## TASK STATEMENT
Copy every line of the entries below character for character, with no changes.
======== DATA FOR REVIEW
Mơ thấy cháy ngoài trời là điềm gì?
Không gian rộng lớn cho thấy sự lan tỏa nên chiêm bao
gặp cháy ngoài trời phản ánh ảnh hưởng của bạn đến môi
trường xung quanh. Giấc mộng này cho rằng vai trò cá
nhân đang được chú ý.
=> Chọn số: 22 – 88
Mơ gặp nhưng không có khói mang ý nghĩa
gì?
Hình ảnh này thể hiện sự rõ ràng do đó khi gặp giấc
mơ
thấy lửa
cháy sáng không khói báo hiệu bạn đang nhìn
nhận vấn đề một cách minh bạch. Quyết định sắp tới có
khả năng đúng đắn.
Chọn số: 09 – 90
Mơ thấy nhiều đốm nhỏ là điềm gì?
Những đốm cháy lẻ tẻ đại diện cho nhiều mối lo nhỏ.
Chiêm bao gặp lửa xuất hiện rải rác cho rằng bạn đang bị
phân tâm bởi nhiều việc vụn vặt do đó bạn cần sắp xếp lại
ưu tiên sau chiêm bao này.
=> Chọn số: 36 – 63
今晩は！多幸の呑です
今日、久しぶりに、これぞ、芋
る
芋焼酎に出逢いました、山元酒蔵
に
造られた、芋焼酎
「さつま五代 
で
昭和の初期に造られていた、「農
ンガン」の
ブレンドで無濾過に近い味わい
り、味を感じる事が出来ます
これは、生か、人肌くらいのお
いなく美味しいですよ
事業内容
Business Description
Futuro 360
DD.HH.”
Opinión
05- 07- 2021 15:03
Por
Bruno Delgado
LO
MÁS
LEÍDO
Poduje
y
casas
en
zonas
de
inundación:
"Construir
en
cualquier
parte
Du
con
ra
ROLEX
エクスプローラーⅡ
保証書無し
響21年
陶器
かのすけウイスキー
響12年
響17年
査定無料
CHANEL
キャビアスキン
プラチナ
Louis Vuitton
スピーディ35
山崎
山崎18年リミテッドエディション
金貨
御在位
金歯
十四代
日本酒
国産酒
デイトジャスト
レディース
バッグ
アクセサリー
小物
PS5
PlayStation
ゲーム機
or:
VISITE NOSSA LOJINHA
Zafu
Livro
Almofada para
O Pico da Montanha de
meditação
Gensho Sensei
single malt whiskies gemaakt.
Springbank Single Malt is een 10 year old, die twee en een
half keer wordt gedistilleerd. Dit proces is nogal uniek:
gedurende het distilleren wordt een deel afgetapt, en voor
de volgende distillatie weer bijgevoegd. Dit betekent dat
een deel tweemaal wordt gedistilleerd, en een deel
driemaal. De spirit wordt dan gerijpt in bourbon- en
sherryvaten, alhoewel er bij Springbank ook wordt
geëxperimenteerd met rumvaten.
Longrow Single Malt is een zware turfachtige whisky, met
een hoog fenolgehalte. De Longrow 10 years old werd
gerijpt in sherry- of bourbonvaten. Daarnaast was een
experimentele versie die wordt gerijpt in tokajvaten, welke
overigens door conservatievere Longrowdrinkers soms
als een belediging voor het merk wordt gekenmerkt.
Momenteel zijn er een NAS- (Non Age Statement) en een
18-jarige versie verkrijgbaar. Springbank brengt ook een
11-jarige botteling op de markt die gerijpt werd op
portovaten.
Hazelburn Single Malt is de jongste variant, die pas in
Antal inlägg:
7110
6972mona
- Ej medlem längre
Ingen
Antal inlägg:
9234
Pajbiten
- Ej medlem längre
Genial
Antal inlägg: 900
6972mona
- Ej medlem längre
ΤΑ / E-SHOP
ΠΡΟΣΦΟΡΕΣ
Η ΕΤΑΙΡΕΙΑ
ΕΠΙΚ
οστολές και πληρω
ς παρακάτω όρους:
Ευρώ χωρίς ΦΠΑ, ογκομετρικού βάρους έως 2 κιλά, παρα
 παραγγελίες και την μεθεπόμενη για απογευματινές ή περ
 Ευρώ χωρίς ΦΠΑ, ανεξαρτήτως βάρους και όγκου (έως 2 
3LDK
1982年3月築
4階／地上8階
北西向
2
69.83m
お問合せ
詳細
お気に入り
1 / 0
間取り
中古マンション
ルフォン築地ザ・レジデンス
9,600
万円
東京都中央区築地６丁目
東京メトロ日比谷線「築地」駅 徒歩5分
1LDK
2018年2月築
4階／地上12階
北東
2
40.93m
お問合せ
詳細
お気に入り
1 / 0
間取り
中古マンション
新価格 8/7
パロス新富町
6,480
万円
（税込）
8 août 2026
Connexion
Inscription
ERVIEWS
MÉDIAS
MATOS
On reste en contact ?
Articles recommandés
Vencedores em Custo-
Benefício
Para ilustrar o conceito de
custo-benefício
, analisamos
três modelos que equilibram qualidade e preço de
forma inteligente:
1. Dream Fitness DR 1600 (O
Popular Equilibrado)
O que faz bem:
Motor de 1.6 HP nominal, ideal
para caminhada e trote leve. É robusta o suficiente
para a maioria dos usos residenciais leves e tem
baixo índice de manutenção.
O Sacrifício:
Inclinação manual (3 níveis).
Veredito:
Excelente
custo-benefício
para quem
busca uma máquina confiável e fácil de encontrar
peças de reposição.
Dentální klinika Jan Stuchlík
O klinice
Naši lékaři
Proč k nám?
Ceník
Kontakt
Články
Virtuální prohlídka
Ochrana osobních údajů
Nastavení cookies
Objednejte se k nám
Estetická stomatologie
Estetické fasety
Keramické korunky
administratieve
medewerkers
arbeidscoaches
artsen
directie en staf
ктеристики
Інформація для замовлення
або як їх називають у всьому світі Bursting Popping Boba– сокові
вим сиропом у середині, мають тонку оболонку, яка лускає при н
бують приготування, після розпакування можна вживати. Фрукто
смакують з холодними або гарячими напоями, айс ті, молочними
================
## ANSWER BOX
Mơ thấy cháy ngoài trời là điềm gì?
Không gian rộng lớn cho thấy sự lan tỏa nên chiêm bao
gặp cháy ngoài trời phản ánh ảnh hưởng của bạn đến môi
trường xung quanh. Giấc mộng này cho rằng vai trò cá
nhân đang được chú ý.
=> Chọn số: 22 – 88
Mơ gặp nhưng không có khói mang ý nghĩa
gì?
Hình ảnh này thể hiện sự rõ ràng do đó khi gặp giấc
mơ
thấy lửa
cháy sáng không khói báo hiệu bạn đang nhìn
nhận vấn đề một cách minh bạch. Quyết định sắp tới có
khả năng đúng đắn.
Chọn số: 09 – 90
Mơ thấy nhiều đốm nhỏ là điềm gì?
Những đốm cháy lẻ tẻ đại diện cho nhiều mối lo nhỏ.
Chiêm bao gặp lửa xuất hiện rải rác cho rằng bạn đang bị
phân tâm bởi nhiều việc vụn vặt do đó bạn cần sắp xếp lại
ưu tiên sau chiêm bao này.
=> Chọn số: 36 – 63
今晩は！多幸の呑です
今日、久しぶりに、これぞ、芋
る
芋焼酎に出逢いました、山元酒蔵
に
造られた、芋焼酎
「さつま五代 
で
昭和の初期に造られていた、「農
ンガン」の
ブレンドで無濾過に近い味わい
り、味を感じる事が出来ます
これは、生か、人肌くらいのお
いなく美味しいですよ
事業内容
Business Description
Futuro 360
DD.HH.”
Opinión
05- 07- 2021 15:03
Por
Bruno Delgado
LO
MÁS
LEÍDO
Poduje
y
casas
en
zonas
de
inundación:
"Construir
en
cualquier
parte
Du
con
ra
ROLEX
エクスプローラーⅡ
保証書無し
響21年
陶器
かのすけウイスキー
響12年
響17年
査定無料
CHANEL
キャビアスキン
プラチナ
Louis Vuitton
スピーディ35
山崎
山崎18年リミテッドエディション
金貨
御在位
金歯
十四代
日本酒
国産酒
デイトジャスト
レディース
バッグ
アクセサリー
小物
PS5
PlayStation
ゲーム機
or:
VISITE NOSSA LOJINHA
Zafu
Livro
Almofada para
O Pico da Montanha de
meditação
Gensho Sensei
single malt whiskies gemaakt.
Springbank Single Malt is een 10 year old, die twee en een
half keer wordt gedistilleerd. Dit proces is nogal uniek:
gedurende het distilleren wordt een deel afgetapt, en voor
de volgende distillatie weer bijgevoegd. Dit betekent dat
een deel tweemaal wordt gedistilleerd, en een deel
driemaal. De spirit wordt dan gerijpt in bourbon- en
sherryvaten, alhoewel er bij Springbank ook wordt
geëxperimenteerd met rumvaten.
Longrow Single Malt is een zware turfachtige whisky, met
een hoog fenolgehalte. De Longrow 10 years old werd
gerijpt in sherry- of bourbonvaten. Daarnaast was een
experimentele versie die wordt gerijpt in tokajvaten, welke
overigens door conservatievere Longrowdrinkers soms
als een belediging voor het merk wordt gekenmerkt.
Momenteel zijn er een NAS- (Non Age Statement) en een
18-jarige versie verkrijgbaar. Springbank brengt ook een
11-jarige botteling op de markt die gerijpt werd op
portovaten.
Hazelburn Single Malt is de jongste variant, die pas in
Antal inlägg:
7110
6972mona
- Ej medlem längre
Ingen
Antal inlägg:
9234
Pajbiten
- Ej medlem längre
Genial
Antal inlägg: 900
6972mona
- Ej medlem längre
ΤΑ / E-SHOP
ΠΡΟΣΦΟΡΕΣ
Η ΕΤΑΙΡΕΙΑ
ΕΠΙΚ
οστολές και πληρω
ς παρακάτω όρους:
Ευρώ χωρίς ΦΠΑ, ογκομετρικού βάρους έως 2 κιλά, παρα
 παραγγελίες και την μεθεπόμενη για απογευματινές ή περ
 Ευρώ χωρίς ΦΠΑ, ανεξαρτήτως βάρους και όγκου (έως 2 
3LDK
1982年3月築
4階／地上8階
北西向
2
69.83m
お問合せ
詳細
お気に入り
1 / 0
間取り
中古マンション
ルフォン築地ザ・レジデンス
9,600
万円
東京都中央区築地６丁目
東京メトロ日比谷線「築地」駅 徒歩5分
1LDK
2018年2月築
4階／地上12階
北東
2
40.93m
お問合せ
詳細
お気に入り
1 / 0
間取り
中古マンション
新価格 8/7
パロス新富町
6,480
万円
（税込）
8 août 2026
Connexion
Inscription
ERVIEWS
MÉDIAS
MATOS
On reste en contact ?
Articles recommandés
Vencedores em Custo-
Benefício
Para ilustrar o conceito de
custo-benefício
, analisamos
três modelos que equilibram qualidade e preço de
forma inteligente:
1. Dream Fitness DR 1600 (O
Popular Equilibrado)
O que faz bem:
Motor de 1.6 HP nominal, ideal
para caminhada e trote leve. É robusta o suficiente
para a maioria dos usos residenciais leves e tem
baixo índice de manutenção.
O Sacrifício:
Inclinação manual (3 níveis).
Veredito:
Excelente
custo-benefício
para quem
busca uma máquina confiável e fácil de encontrar
peças de reposição.
Dentální klinika Jan Stuchlík
O klinice
Naši lékaři
Proč k nám?
Ceník
Kontakt
Články
Virtuální prohlídka
Ochrana osobních údajů
Nastavení cookies
Objednejte se k nám
Estetická stomatologie
Estetické fasety
Keramické korunky
administratieve
medewerkers
arbeidscoaches
artsen
directie en staf
ктеристики
Інформація для замовлення
або як їх називають у всьому світі Bursting Popping Boba– сокові
вим сиропом у середині, мають тонку оболонку, яка лускає при н
бують приготування, після розпакування можна вживати. Фрукто
смакують з холодними або гарячими напоями, айс ті, молочними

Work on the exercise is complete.